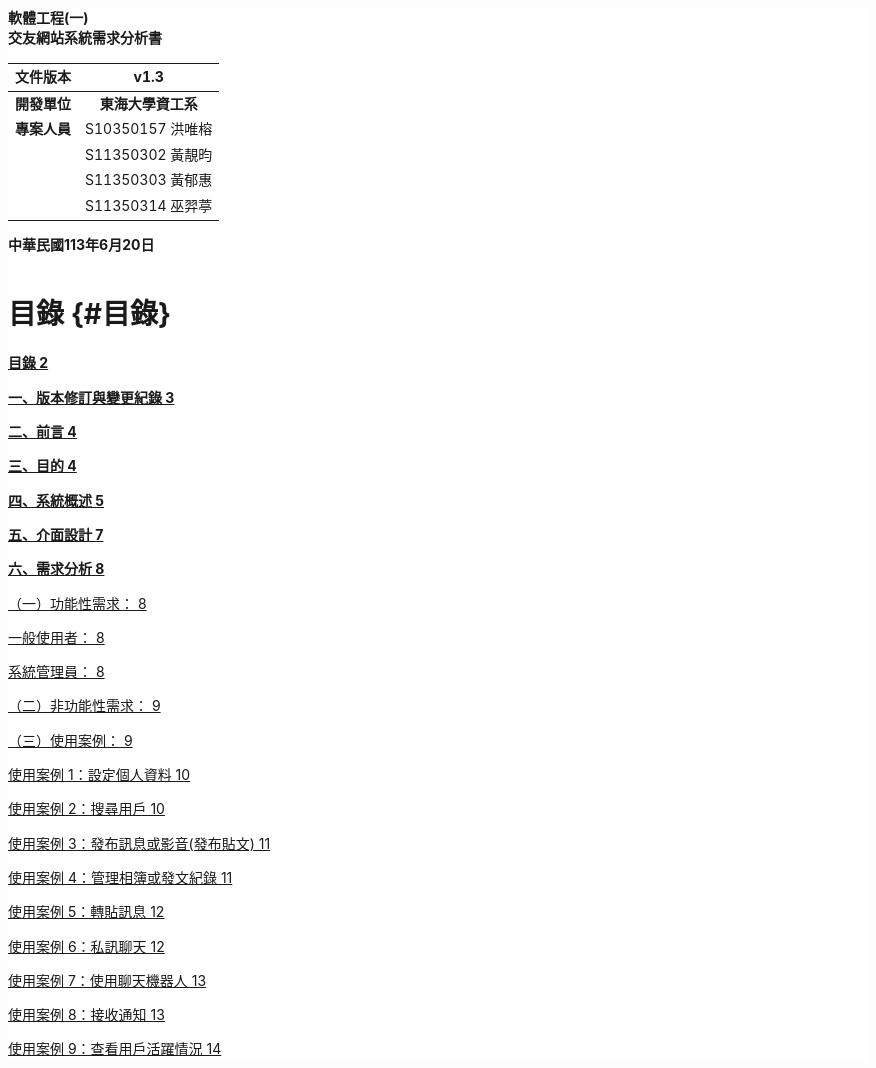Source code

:   
**軟體工程(一)**  
**交友網站系統需求分析書**

| 文件版本 | v1.3 |
| :---: | :---: |
| **開發單位** | **東海大學資工系** |
| **專案人員** | S10350157 洪唯榕 |
|  | S11350302 黃靚昀 |
|  | S11350303 黃郁惠 |
|  | S11350314 巫羿葶 |

**中華民國113年6月20日**

# **目錄** {#目錄}

**[目錄	2](#目錄)**

[**一、版本修訂與變更紀錄	3**](#一、版本修訂與變更紀錄)

[**二、前言	4**](#二、前言)

[**三、目的	4**](#三、目的)

[**四、系統概述	5**](#四、系統概述)

[**五、介面設計	7**](#五、介面設計)

[**六、需求分析	8**](#六、需求分析)

[（一）功能性需求：	8](#（一）功能性需求：)

[一般使用者：	8](#一般使用者：)

[系統管理員：	8](#系統管理員：)

[（二）非功能性需求：	9](#（二）非功能性需求：)

[（三）使用案例：	9](#（三）使用案例：)

[使用案例 1：設定個人資料	10](#使用案例-1：設定個人資料)

[使用案例 2：搜尋用戶	10](#使用案例-2：搜尋用戶)

[使用案例 3：發布訊息或影音(發布貼文)	11](#使用案例-3：發布訊息或影音\(發布貼文\))

[使用案例 4：管理相簿或發文紀錄	11](#使用案例-4：管理相簿或發文紀錄)

[使用案例 5：轉貼訊息	12](#使用案例-5：轉貼訊息)

[使用案例 6：私訊聊天	12](#使用案例-6：私訊聊天)

[使用案例 7：使用聊天機器人	13](#使用案例-7：使用聊天機器人)

[使用案例 8：接收通知	13](#使用案例-8：接收通知)

[使用案例 9：查看用戶活躍情況	14](#使用案例-9：查看用戶活躍情況)
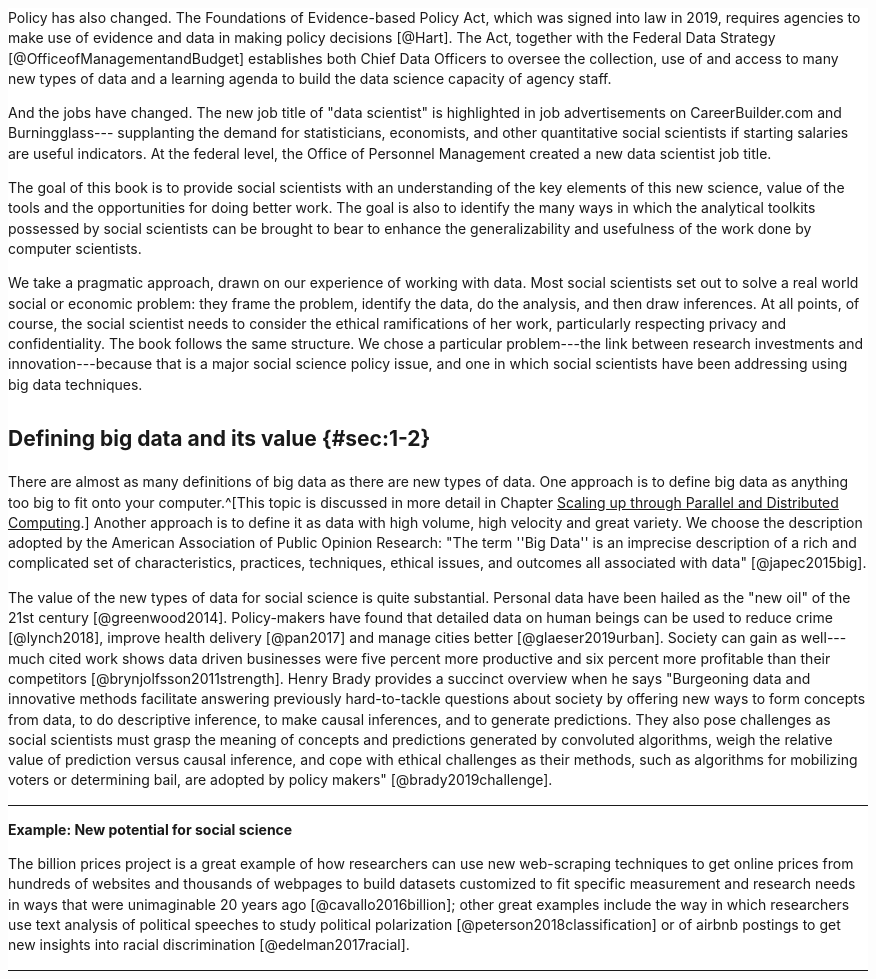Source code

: Policy has also changed. The Foundations of Evidence-based Policy Act, which was signed into law in 2019, requires agencies to make use of evidence and data in making policy decisions [@Hart]. The Act, together with the Federal Data Strategy [@OfficeofManagementandBudget] establishes both Chief Data Officers to oversee the collection, use of and access to many new types of data and a learning agenda to build the data science capacity of agency staff.     

And the jobs have changed. The new job title of "data scientist" is highlighted in job advertisements on CareerBuilder.com and Burningglass--- supplanting the demand for statisticians, economists, and other quantitative social scientists if starting salaries are useful indicators. At the federal level, the Office of Personnel Management created a new data scientist job title.

The goal of this book is to provide social scientists with an understanding of the key elements of this new  science, value of the tools and the opportunities for doing better work. The goal is also to identify the many ways in which the analytical toolkits possessed by social scientists can be brought to bear to enhance the generalizability and usefulness of the work done by computer scientists. 

We take a pragmatic approach, drawn on our experience of working with data.  Most social scientists set out to solve a real world social or economic problem: they frame the problem, identify the data, do the analysis, and then draw inferences.  At all points, of course, the social scientist needs to consider the ethical ramifications of her work, particularly respecting privacy and confidentiality. The book follows the same structure. We chose a particular problem---the link between research investments and innovation---because that is a major social science policy issue, and one in which social scientists have been addressing using big data techniques. 

Defining big data and its value {#sec:1-2}
-------------------------------

There are almost as many definitions of big data as there are new types of data. One approach is to define big data as anything too big to fit onto your computer.^[This topic is discussed in more detail in Chapter [Scaling up through Parallel and Distributed Computing](#chap:parallel).] Another approach is to define it as data with high volume, high velocity and great variety. We choose the description adopted by the American Association of Public Opinion Research: "The term ''Big Data'' is an imprecise description of a rich and complicated set of characteristics, practices, techniques, ethical issues, and outcomes all associated with data" [@japec2015big].

The value of the new types of data for social science is quite substantial. Personal data have been hailed as the "new oil" of the 21st century [@greenwood2014]. Policy-makers have found that detailed data on human beings can be used to reduce crime [@lynch2018], improve health delivery [@pan2017] and manage cities better [@glaeser2019urban]. Society can gain as well---much cited work shows data driven businesses were five percent more productive and six percent more profitable than their competitors [@brynjolfsson2011strength]. Henry Brady provides a succinct overview when he says "Burgeoning data and innovative methods facilitate answering previously hard-to-tackle questions about society by offering new ways to form concepts from data, to do descriptive inference, to make causal inferences, and to generate predictions. They also pose challenges as social scientists must grasp the meaning of concepts and predictions generated by convoluted algorithms, weigh the relative value of prediction versus causal inference, and cope with ethical challenges as their methods, such as algorithms for mobilizing voters or determining bail, are adopted by policy makers" [@brady2019challenge].

---

**Example: New potential for social science**

The billion prices project is a great example of how researchers can use new web-scraping techniques to get online prices from hundreds of websites and thousands of webpages to build datasets customized to fit specific measurement and research needs in ways that were unimaginable 20 years ago [@cavallo2016billion]; other great examples include the way in which researchers use text analysis of political speeches to study political polarization [@peterson2018classification] or of airbnb postings to get new insights into racial discrimination [@edelman2017racial].

---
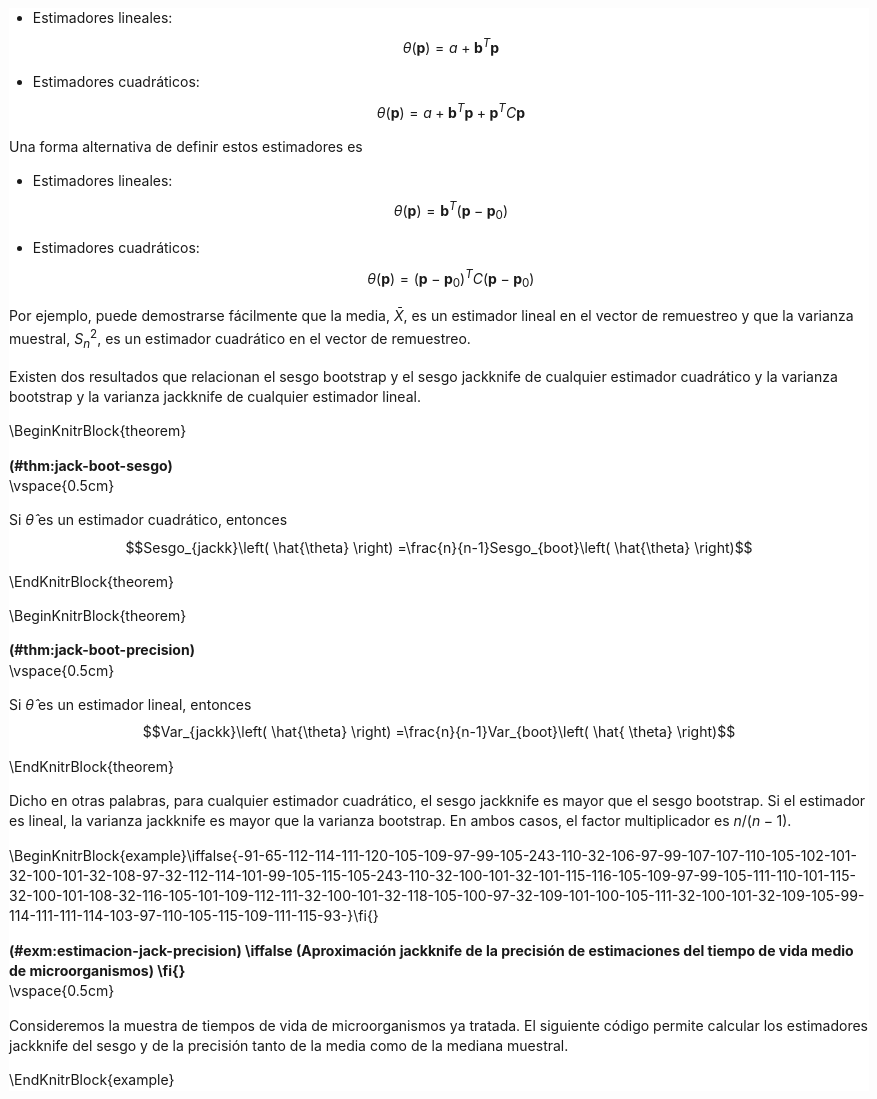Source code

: -   Estimadores lineales: 
    $$\theta \left( \mathbf{p} \right) = a+\mathbf{b}^{T} \mathbf{p}$$

-   Estimadores cuadráticos:
    $$\theta \left( \mathbf{p} \right) = a+\mathbf{b}^{T}
    \mathbf{p}+\mathbf{p}^{T}C\mathbf{p}$$

Una forma alternativa de definir estos estimadores es

-   Estimadores lineales: 
    $$\theta \left( \mathbf{p} \right) = \mathbf{b}^{T}
    \left( \mathbf{p}-\mathbf{p}_{0} \right) $$

-   Estimadores cuadráticos:
    $$\theta \left( \mathbf{p} \right) = \left( \mathbf{p}-\mathbf{p}_{0} \right)^{T}
    C\left( \mathbf{p}-\mathbf{p}_{0} \right)$$

Por ejemplo, puede demostrarse fácilmente que la media, $\bar{X}$,
es un estimador lineal en el vector de remuestreo y que la varianza
muestral, $S_n^2$, es un estimador cuadrático en el vector de
remuestreo.

Existen dos resultados que relacionan el sesgo bootstrap y el sesgo
jackknife de cualquier estimador cuadrático y la varianza bootstrap y la
varianza jackknife de cualquier estimador lineal.


\BeginKnitrBlock{theorem}<div class="theorem"><span class="theorem" id="thm:jack-boot-sesgo"><strong>(\#thm:jack-boot-sesgo) </strong></span><br> \vspace{0.5cm}

Si $\hat{\theta}$ es un estimador cuadrático, entonces
$$Sesgo_{jackk}\left( \hat{\theta} \right) =\frac{n}{n-1}Sesgo_{boot}\left( 
\hat{\theta} \right)$$
</div>\EndKnitrBlock{theorem}

\BeginKnitrBlock{theorem}<div class="theorem"><span class="theorem" id="thm:jack-boot-precision"><strong>(\#thm:jack-boot-precision) </strong></span><br> \vspace{0.5cm}

Si $\hat{\theta}$ es un estimador lineal, entonces
$$Var_{jackk}\left( \hat{\theta} \right) =\frac{n}{n-1}Var_{boot}\left( \hat{
\theta} \right)$$</div>\EndKnitrBlock{theorem}


Dicho en otras palabras, para cualquier estimador cuadrático, el sesgo
jackknife es mayor que el sesgo bootstrap. Si el estimador es lineal, la
varianza jackknife es mayor que la varianza bootstrap. En ambos casos,
el factor multiplicador es $n/(n-1)$.


\BeginKnitrBlock{example}\iffalse{-91-65-112-114-111-120-105-109-97-99-105-243-110-32-106-97-99-107-107-110-105-102-101-32-100-101-32-108-97-32-112-114-101-99-105-115-105-243-110-32-100-101-32-101-115-116-105-109-97-99-105-111-110-101-115-32-100-101-108-32-116-105-101-109-112-111-32-100-101-32-118-105-100-97-32-109-101-100-105-111-32-100-101-32-109-105-99-114-111-111-114-103-97-110-105-115-109-111-115-93-}\fi{}<div class="example"><span class="example" id="exm:estimacion-jack-precision"><strong>(\#exm:estimacion-jack-precision)  \iffalse (Aproximación jackknife de la precisión de estimaciones del tiempo de vida medio de microorganismos) \fi{} </strong></span><br> \vspace{0.5cm}

Consideremos la muestra de tiempos de vida de microorganismos ya
tratada. El siguiente código permite calcular los
estimadores jackknife del sesgo y de la precisión tanto de la media como
de la mediana muestral.</div>\EndKnitrBlock{example}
============================================================
__Opis zadania__: Należy przepisać dosłownie materiał od jego początku aż do wiersza zawierającego „And the jobs” włącznie. Obrazów nie należy uwzględniać w odpowiedzi.

__Rozwiązanie zadania__:
Source code

:   
**軟體工程(一)**  
**交友網站系統需求分析書**

| 文件版本 | v1.3 |
| :---: | :---: |
| **開發單位** | **東海大學資工系** |
| **專案人員** | S10350157 洪唯榕 |
|  | S11350302 黃靚昀 |
|  | S11350303 黃郁惠 |
|  | S11350314 巫羿葶 |

**中華民國113年6月20日**

# **目錄** {#目錄}

**[目錄	2](#目錄)**

[**一、版本修訂與變更紀錄	3**](#一、版本修訂與變更紀錄)

[**二、前言	4**](#二、前言)

[**三、目的	4**](#三、目的)

[**四、系統概述	5**](#四、系統概述)

[**五、介面設計	7**](#五、介面設計)

[**六、需求分析	8**](#六、需求分析)

[（一）功能性需求：	8](#（一）功能性需求：)

[一般使用者：	8](#一般使用者：)

[系統管理員：	8](#系統管理員：)

[（二）非功能性需求：	9](#（二）非功能性需求：)

[（三）使用案例：	9](#（三）使用案例：)

[使用案例 1：設定個人資料	10](#使用案例-1：設定個人資料)

[使用案例 2：搜尋用戶	10](#使用案例-2：搜尋用戶)

[使用案例 3：發布訊息或影音(發布貼文)	11](#使用案例-3：發布訊息或影音\(發布貼文\))

[使用案例 4：管理相簿或發文紀錄	11](#使用案例-4：管理相簿或發文紀錄)

[使用案例 5：轉貼訊息	12](#使用案例-5：轉貼訊息)

[使用案例 6：私訊聊天	12](#使用案例-6：私訊聊天)

[使用案例 7：使用聊天機器人	13](#使用案例-7：使用聊天機器人)

[使用案例 8：接收通知	13](#使用案例-8：接收通知)

[使用案例 9：查看用戶活躍情況	14](#使用案例-9：查看用戶活躍情況)
Source code

: Policy has also changed. The Foundations of Evidence-based Policy Act, which was signed into law in 2019, requires agencies to make use of evidence and data in making policy decisions [@Hart]. The Act, together with the Federal Data Strategy [@OfficeofManagementandBudget] establishes both Chief Data Officers to oversee the collection, use of and access to many new types of data and a learning agenda to build the data science capacity of agency staff.     

And the jobs have changed. The new job title of "data scientist" is highlighted in job advertisements on CareerBuilder.com and Burningglass--- supplanting the demand for statisticians, economists, and other quantitative social scientists if starting salaries are useful indicators. At the federal level, the Office of Personnel Management created a new data scientist job title.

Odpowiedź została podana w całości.